Dans son premier roman, "La vérité sort de la bouche du cheval", l’auteure marocaine Meriem Alaoui livre avec une plume incisive un récit truculent sur la prostitution à Casablanca.
La vérité sort de la bouche des prostituées. Du moins pour Meriem Alaoui, auteure marocaine de "La vérité sort de la bouche du cheval", publié le 23 août dans la collection Blanche de Gallimard. Un premier roman sélectionné pour le Goncourt des lycéens – décerné le 16 novembre – qui interpelle par sa drôlerie et son réalisme.
L’histoire se passe en 2010. Jmiaa, 34 ans, passe le plus clair de son temps à arpenter les trottoirs de Casablanca. Après un mariage malheureux, la jeune femme est contrainte de remonter sa djellaba pour subvenir aux besoins de sa fille. Ce récit écrit à la première personne, à la manière d’un journal, embarque le lecteur dans un Casablanca populaire où chacun tente de faire face aux difficultés du quotidien. Dans cette galerie de personnages hauts en couleur, il y a Halima, une jeune prostituée dépressive qui lit le Coran entre deux passes. Hacine, son proxénète. Et sa mère, pétrie de morale qui semble tout ignorer de l’activité de sa fille jusqu’au jour où… Et Casablanca, personnage principal du roman qui domine par sa vivacité.
Une fiction inspirée de rencontres
Un roman social mais jamais misérabiliste. Jmiaa n’est pas une victime mais une femme forte au parler cru. Autant prévenir les oreilles chastes, les insultes et jurons ponctuent le récit. C’est d’ailleurs cette gouaille et ce caractère bien trempé qui vont séduire la cinéaste. Quelle cinéaste ? Celle qui va lui proposer de jouer dans son film, Bouche de cheval comme elle aime l’appeler. La suite est réservée aux lecteurs.
L’histoire est une fiction, rassure l’auteur dans ses interviews, mais plusieurs anecdotes sont directement inspirées des rencontres qu’elle a faites du temps où elle vivait au Maroc. "Quand j’habitais à Casablanca, il y avait des prostituées qui travaillaient et vivaient à côté du marché de la rue d’Agadir… Je marchais beaucoup et comme j’étais fascinée par ces femmes, je m’arrêtais à chaque fois pour écouter leurs histoires. Il y avait aussi un gardien de voiture qu’on retrouve dans le livre et qui me racontait ce qui se passait quand je n’étais pas là", confie-t-elle au site H24Info.ma.
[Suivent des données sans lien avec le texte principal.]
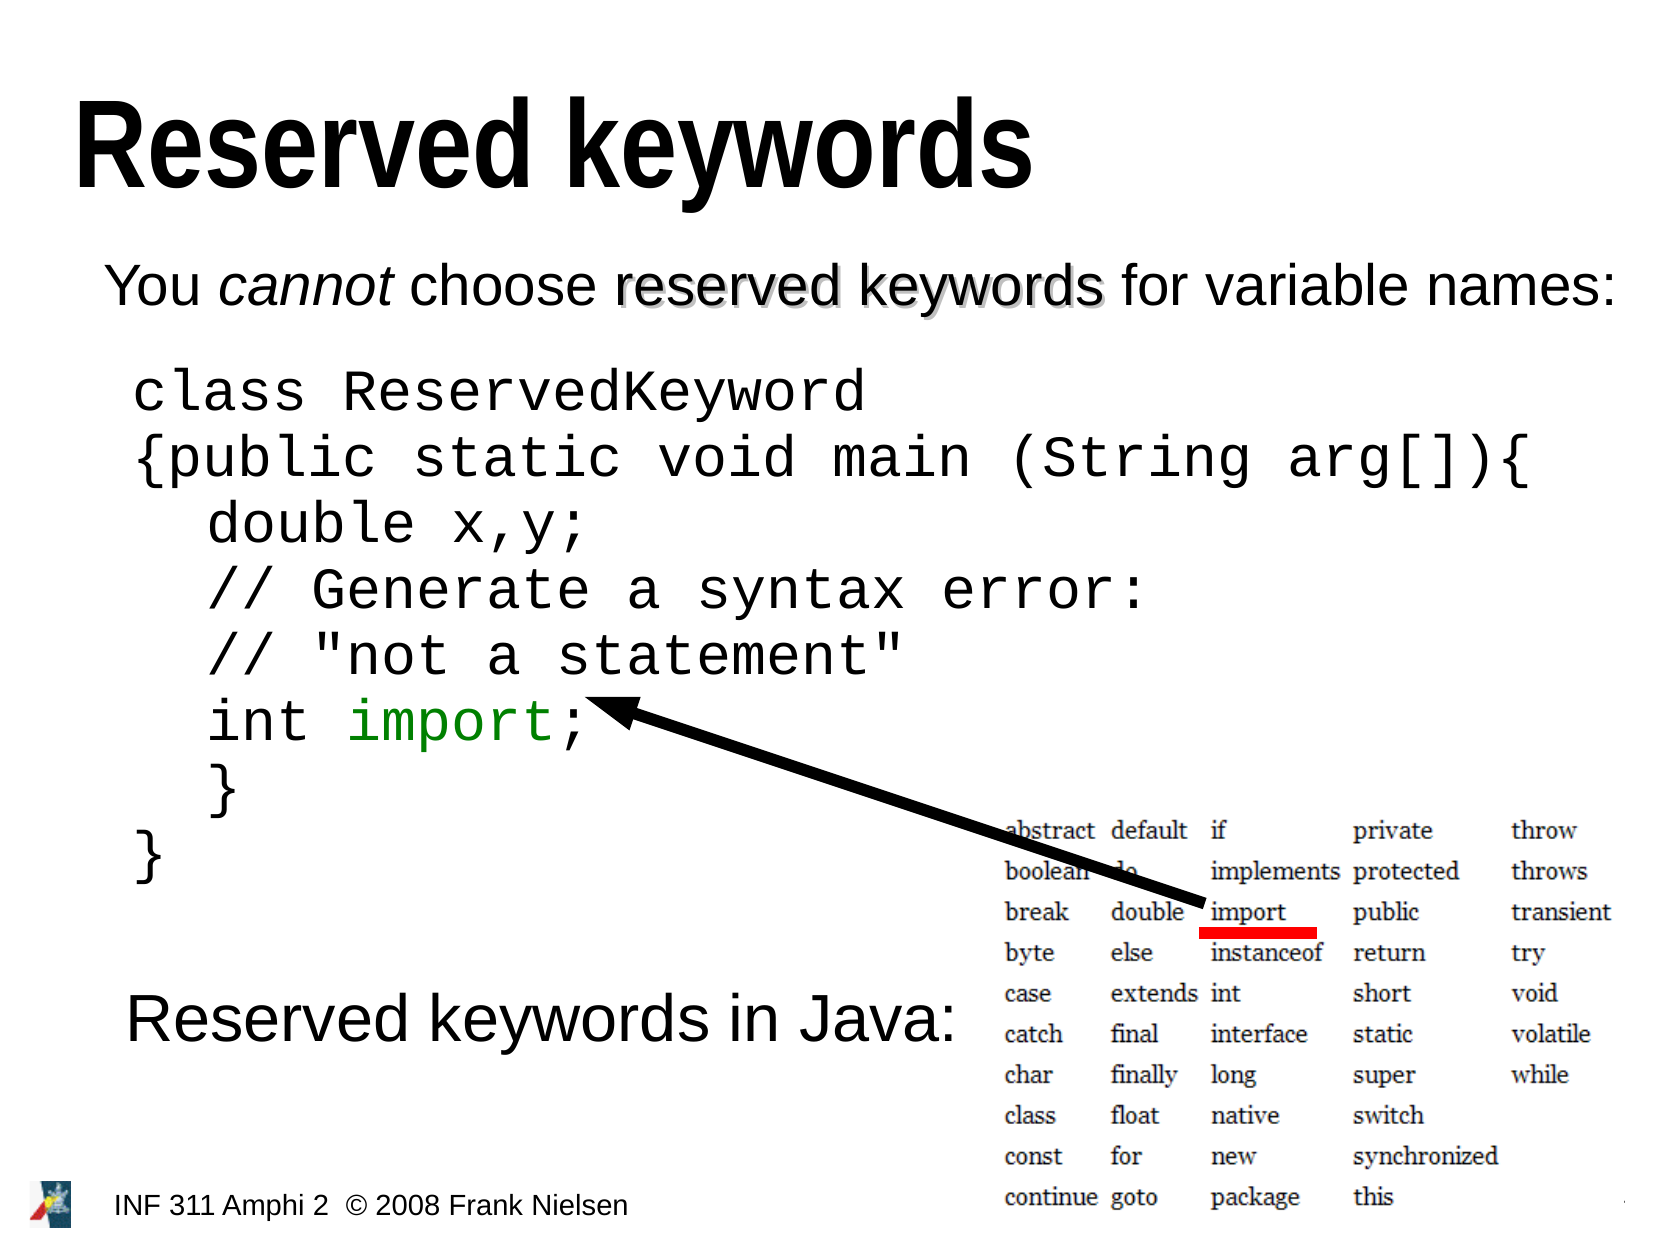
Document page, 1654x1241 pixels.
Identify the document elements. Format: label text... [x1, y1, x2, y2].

text_box Reserved keywords [59, 63, 1051, 221]
text_box You cannot choose reserved keywords for variable names: [88, 245, 1634, 325]
text_box Reserved keywords in Java: [110, 973, 975, 1063]
picture [986, 803, 1624, 1232]
text_box class ReservedKeyword {public static void main (String arg[]){ double x,y; // Generate a syntax error: // "not a statement" int import; } } [118, 354, 1548, 872]
picture [29, 1181, 71, 1228]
Il y a surtout un style. Incisif et truculent, "La vérité sort de la bouche du cheval" détonne par son écriture, un mélange de français, d'arabe et d'argot pour servir des situations cocasses et dramatiques à la fois.
Bientôt adapté au cinéma
"Il y a un aspect politique parce que c’est un témoignage de notre époque", souligne Axelle Simon, journaliste culture à France 24. Dans un Casablanca, où la précarité domine et le poids des traditions persiste, la narratrice fustige toutes les formes du patriarcat et la soumission des femmes.
Difficile de ne pas faire le lien entre ce livre et le film "Much Loved" de Nabil Ayouch, sorti en 2015, qui a suscité de vives polémiques lors de sa promotion. Dans le long métrage, quatre prostituées évoluent dans un Marrakech d’aujourd’hui qui les utilise tout autant qu'il les condamne. "La vérité sort de la bouche du cheval" pourrait bien connaître le même succès populaire dans les salles de cinéma, puisque le livre fait actuellement l’objet d’une adaptation au cinéma.
En attendant la sortie dans les salles obcures, quelques bonnes feuilles du roman :
Tu les montes tous. Le minable, le frustré, l’esseulé, le fils de pute, le juste là. Celui qui pointe l’ardeur de ta main pour sa joie faible et stérile. Et celui dont aucun trou ne comble la haine. Qui ne s’apaise qu’au son déchiré d’une tâche brune et sang. Celui-là enfin qui rachète dans ton ventre son inutile sueur. Damné, il ne mangera jamais à sa faim alors il mord dans ta chair. Pour que ces dents – aujourd’hui au moins – lui servent à quelque chose. Et dans le râle de son haleine de soufre, il gicle son amertume sur ta joue et tes cheveux emmêlés. Ici tu rencontres celui qui chaque jour boit sa honte et – le soir venu – te fait vomir la sienne, dans des toilettes sales et l’excuse d’un vin frelaté. Mais, au fond, tu te fous bien d’eux, de leur misère et de leur crasse. Parce que tu sais que c’est comme ça. Et que sur cette terre, chacun son lot. Alors moi, dans la besace pourrie du sort, je me sens juste bénie quand j’en tire un rapide.